Я несколько раз встречался с Н. М. Зерновым, богословом и историком, и с известным философом Н. С. Арсеньевым. Николай Сергеевич, несмотря на свои 87 лет, был бодр, приятно говорлив, способен в течение часа представить в основных чертах свой труд о Хомякове, изданный в 1955 году в США. У меня сохранилась переписка с Зерновым, Арсеньевым и игуменом Геннадием (Эйкаловичем), человеком энциклопедических познаний и знатоком знаменитых «Ареопагитик».
Говоря о представителях первой эмиграции, не могу не вспомнить о моем близком друге, Николае Ивановиче Раевском (1909–1989), с которым нас связывала 15-летняя дружба, вплоть до его кончины.

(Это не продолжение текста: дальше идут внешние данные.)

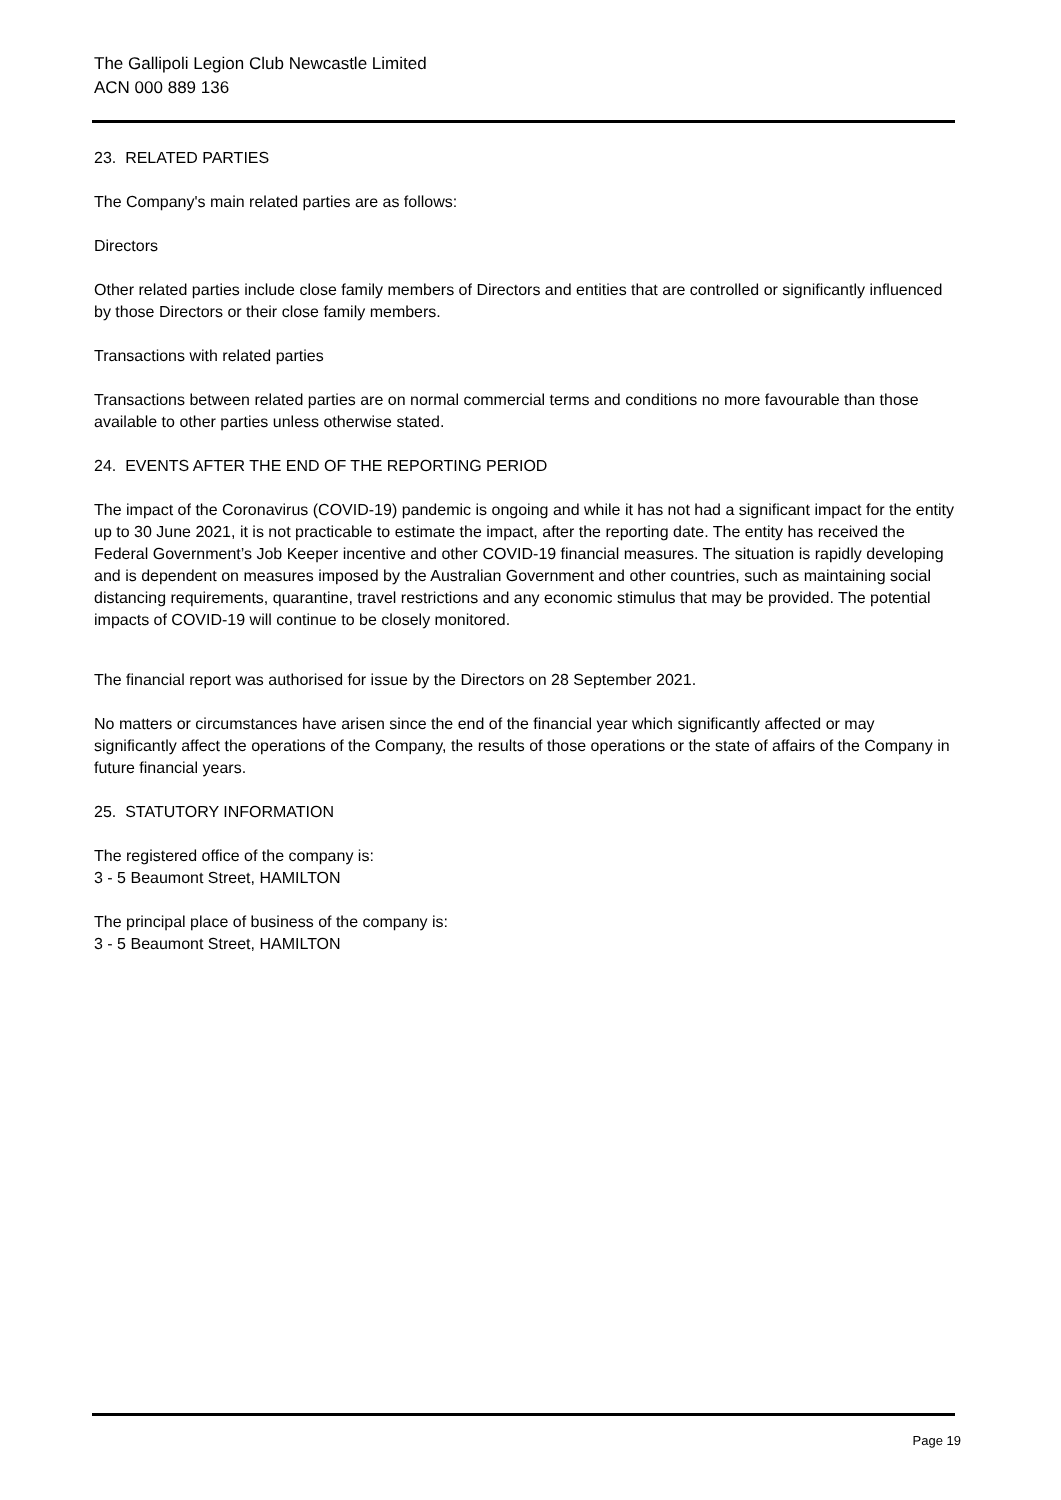The Gallipoli Legion Club Newcastle Limited
ACN 000 889 136
23. RELATED PARTIES
The Company's main related parties are as follows:
Directors
Other related parties include close family members of Directors and entities that are controlled or significantly influenced by those Directors or their close family members.
Transactions with related parties
Transactions between related parties are on normal commercial terms and conditions no more favourable than those available to other parties unless otherwise stated.
24. EVENTS AFTER THE END OF THE REPORTING PERIOD
The impact of the Coronavirus (COVID-19) pandemic is ongoing and while it has not had a significant impact for the entity up to 30 June 2021, it is not practicable to estimate the impact, after the reporting date. The entity has received the Federal Government’s Job Keeper incentive and other COVID-19 financial measures. The situation is rapidly developing and is dependent on measures imposed by the Australian Government and other countries, such as maintaining social distancing requirements, quarantine, travel restrictions and any economic stimulus that may be provided. The potential impacts of COVID-19 will continue to be closely monitored.
The financial report was authorised for issue by the Directors on 28 September 2021.
No matters or circumstances have arisen since the end of the financial year which significantly affected or may significantly affect the operations of the Company, the results of those operations or the state of affairs of the Company in future financial years.
25. STATUTORY INFORMATION
The registered office of the company is:
3 - 5 Beaumont Street, HAMILTON
The principal place of business of the company is:
3 - 5 Beaumont Street, HAMILTON
Page 19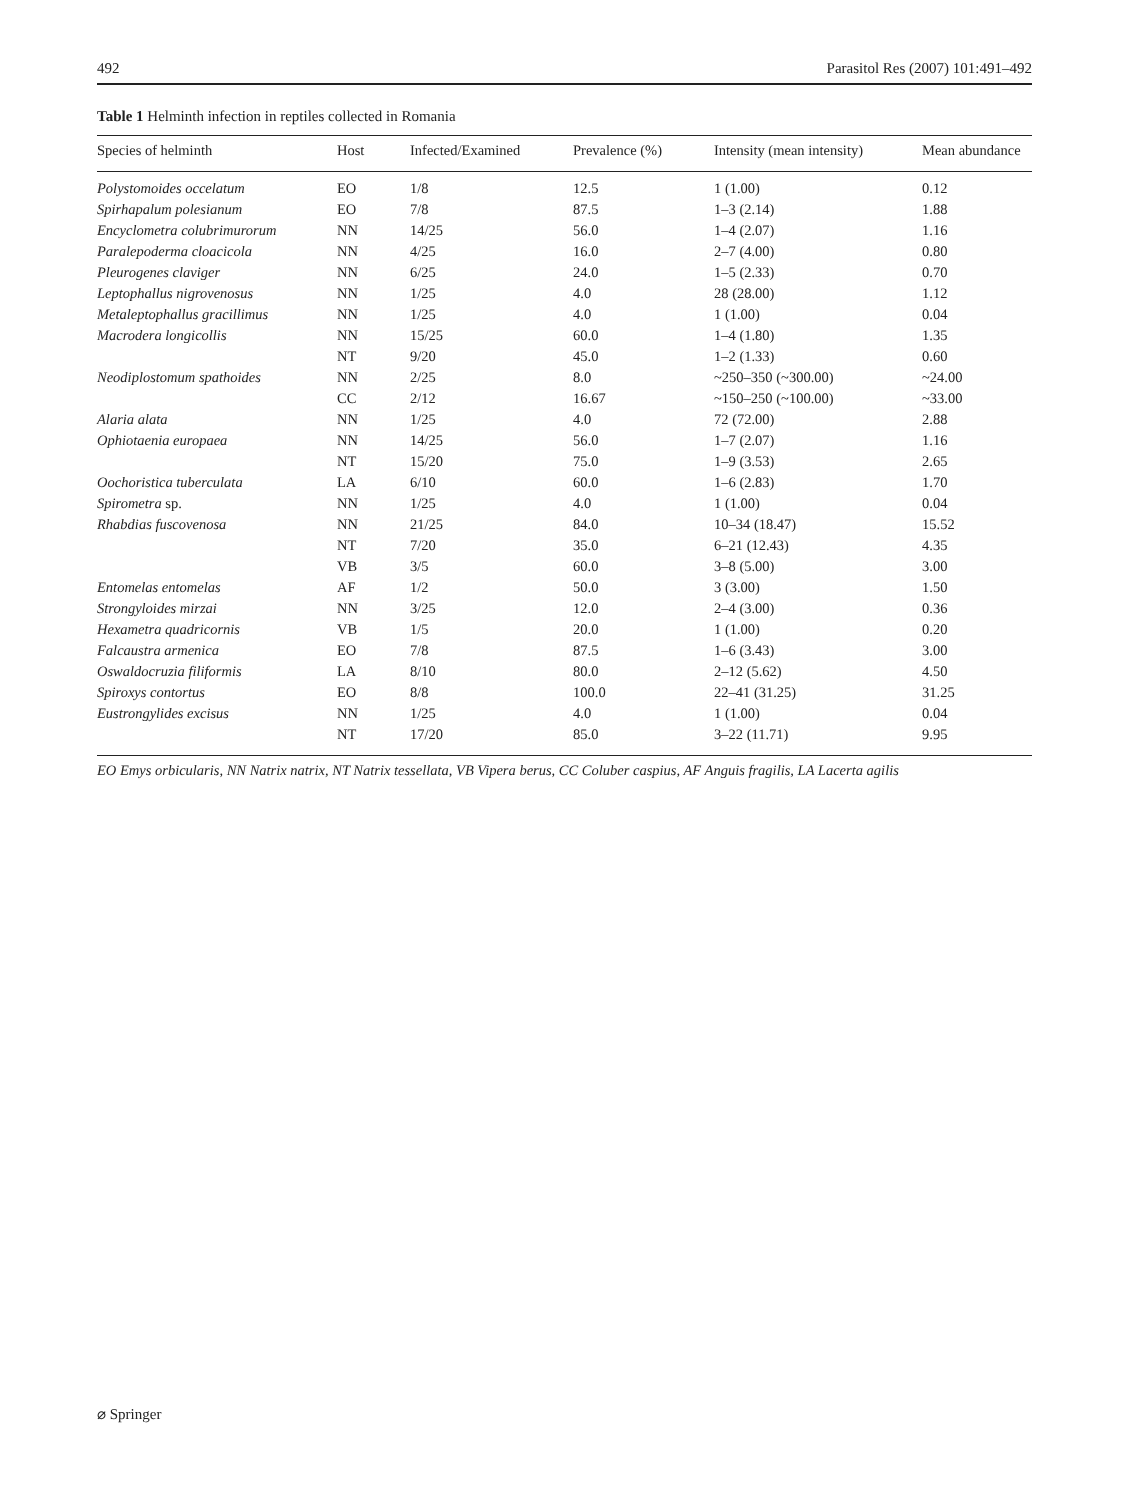492 Parasitol Res (2007) 101:491–492
Table 1 Helminth infection in reptiles collected in Romania
| Species of helminth | Host | Infected/Examined | Prevalence (%) | Intensity (mean intensity) | Mean abundance |
| --- | --- | --- | --- | --- | --- |
| Polystomoides occelatum | EO | 1/8 | 12.5 | 1 (1.00) | 0.12 |
| Spirhapalum polesianum | EO | 7/8 | 87.5 | 1–3 (2.14) | 1.88 |
| Encyclometra colubrimurorum | NN | 14/25 | 56.0 | 1–4 (2.07) | 1.16 |
| Paralepoderma cloacicola | NN | 4/25 | 16.0 | 2–7 (4.00) | 0.80 |
| Pleurogenes claviger | NN | 6/25 | 24.0 | 1–5 (2.33) | 0.70 |
| Leptophallus nigrovenosus | NN | 1/25 | 4.0 | 28 (28.00) | 1.12 |
| Metaleptophallus gracillimus | NN | 1/25 | 4.0 | 1 (1.00) | 0.04 |
| Macrodera longicollis | NN | 15/25 | 60.0 | 1–4 (1.80) | 1.35 |
| | NT | 9/20 | 45.0 | 1–2 (1.33) | 0.60 |
| Neodiplostomum spathoides | NN | 2/25 | 8.0 | ~250–350 (~300.00) | ~24.00 |
| | CC | 2/12 | 16.67 | ~150–250 (~100.00) | ~33.00 |
| Alaria alata | NN | 1/25 | 4.0 | 72 (72.00) | 2.88 |
| Ophiotaenia europaea | NN | 14/25 | 56.0 | 1–7 (2.07) | 1.16 |
| | NT | 15/20 | 75.0 | 1–9 (3.53) | 2.65 |
| Oochoristica tuberculata | LA | 6/10 | 60.0 | 1–6 (2.83) | 1.70 |
| Spirometra sp. | NN | 1/25 | 4.0 | 1 (1.00) | 0.04 |
| Rhabdias fuscovenosa | NN | 21/25 | 84.0 | 10–34 (18.47) | 15.52 |
| | NT | 7/20 | 35.0 | 6–21 (12.43) | 4.35 |
| | VB | 3/5 | 60.0 | 3–8 (5.00) | 3.00 |
| Entomelas entomelas | AF | 1/2 | 50.0 | 3 (3.00) | 1.50 |
| Strongyloides mirzai | NN | 3/25 | 12.0 | 2–4 (3.00) | 0.36 |
| Hexametra quadricornis | VB | 1/5 | 20.0 | 1 (1.00) | 0.20 |
| Falcaustra armenica | EO | 7/8 | 87.5 | 1–6 (3.43) | 3.00 |
| Oswaldocruzia filiformis | LA | 8/10 | 80.0 | 2–12 (5.62) | 4.50 |
| Spiroxys contortus | EO | 8/8 | 100.0 | 22–41 (31.25) | 31.25 |
| Eustrongylides excisus | NN | 1/25 | 4.0 | 1 (1.00) | 0.04 |
| | NT | 17/20 | 85.0 | 3–22 (11.71) | 9.95 |
EO Emys orbicularis, NN Natrix natrix, NT Natrix tessellata, VB Vipera berus, CC Coluber caspius, AF Anguis fragilis, LA Lacerta agilis
⌀ Springer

Офицер Иностранного легиона, после войны работавший во Французском институте в Вене, он был одной из самых ярких и оригинальных личностей, с которыми я когда-либо встречался.
С большой симпатией и благодарностью вспоминаю также Соллогубов, Андрея Владимировича и Наталью Борисовну (дочь писателя Бориса Зайцева). В 1987 году Наталья Борисовна издала в «Overseas Publications Interchange», не без моей скромной помощи, книгу своего отца «Мои современники». Подписывая мне это издание, она вдруг с озорной улыбкой спросила: «А вы будете писать о ваших современниках? О нас, например?» — «Буду. О вас и Андрее Владимировиче напишу, что вы были прекрасные люди».
Написал.
Что касается второй эмиграции, то я почти ее не знал, за исключением нескольких rescapes, чудом уцелевших, которых я встречал в «Посеве», издававшем в те времена мои книги. Мои «немецкие» друзья тех лет — Михаил Николаевич Окунев, архитектор (сын известного византолога), Олег Владимирович Перекрестов, директор «Посева», и его жена Ирина Витальевна были потомками первой эмиграции.
После отъезда в Германию, где я прожил с 1978 по 1981 год, после Страсбурга, где я работал два года в университете (1981–1982), большинство моих русских связей ослабло и даже распалось.
Были, я думаю, и иные причины моего удаления. Начиная с 1976 года я жил и работал во французской среде: репетитор в лицее, преподаватель русской грамматики на католическом факультете близ площади Терн — этой работой я был обязан Михаилу Славинскому, который представил меня декану, г-ну Франсуа Нотэру. В те же времена я прилежно посещал Коллеж де Франс и слушал лекции по истории итальянского искусства и французской средневековой литературе. Когда я был назначен в Лилльский университет, где и оставался почти четверть века (1982–2005), погружение во французскую среду усилилось. Этот переход осуществился не так безболезненно, как можно было бы подумать. Но меня всегда вдохновляла французская пословица «On ne peut pas bеtre et avoir betre» — нельзя быть и бывать, иначе говоря, невозможно одновременно жить в прошлом и настоящем.